Sandy* went to the counter and brought us four glasses of water. The waitress found our table and took our order. Pretty straightforward though someone wanted kumara chips instead of mash but with the veges and not the salad, that sort of thing.

Five minutes later the waitress came back for the drinks order. Ten minutes later Sandy decided she’d watched the wine, and glasses, sitting on the counter long enough and went up to collect them. Just as the waitress emerged from the bar with Eamonn’s beer. Well, almost: he’d asked for Mac’s Black, they’d run out and substituted Monteith’s Black. Already opened, figuring he was a Kiwi and wouldn’t complain. Eamonn is not a Kiwi.

Sometime during the 30-minute wait for our meals Jude stoked the fire (and I mean that in a strictly Promethean way) because there’s nothing worse than being cold and hungry and if we couldn’t do much about one we could relieve the other.

Sandy noticed that Mum, Dad and four kids at a table across the room had meals in front of them but weren’t eating, figured they were missing a set of cutlery, so took one to them from an empty table. “Oh no,” said Mum, “we’re still waiting for one meal.” The last supper arrived in the bat of an eye, assuming that it takes a bat about 10 minutes to blink.

It was now time, or well past time for our meals: I was not disappointed in the gurnard, because I’d expected to be. Nor in the white sauce with something that may once have been genetically related to parsley. Nor in the mash, apart from it not being kumara chips.

Jude and I realised why they hadn’t specified the cuisine style of the vegetables when they were served in little dishes atop the dinner plate.

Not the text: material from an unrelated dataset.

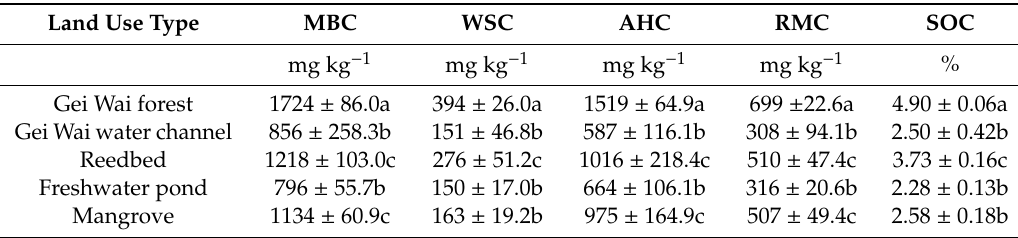
Table 2. Concentrations of various soil C fractions in the top 10 cm soils for the five land use types (means ± standard deviation, n = 3).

You’ve beaten me to it: the cauli and carrot and broccoli had been cut or peeled much earlier in the proceedings and microwaved, though possibly someone had punched “00:2″ instead of “2:00″. Never mind, I like ‘em barely cooked and crunchy.

Sandy probably won’t mind me revealing that she likes to chat over the dinner table and has a thing about waiters trying to take her plate away while she’s in full conversazione. She had no worries about that here.

We split the bill: four mains, one enjoyable bottle of pinot gris, duly enjoyed: $73.50 for each couple.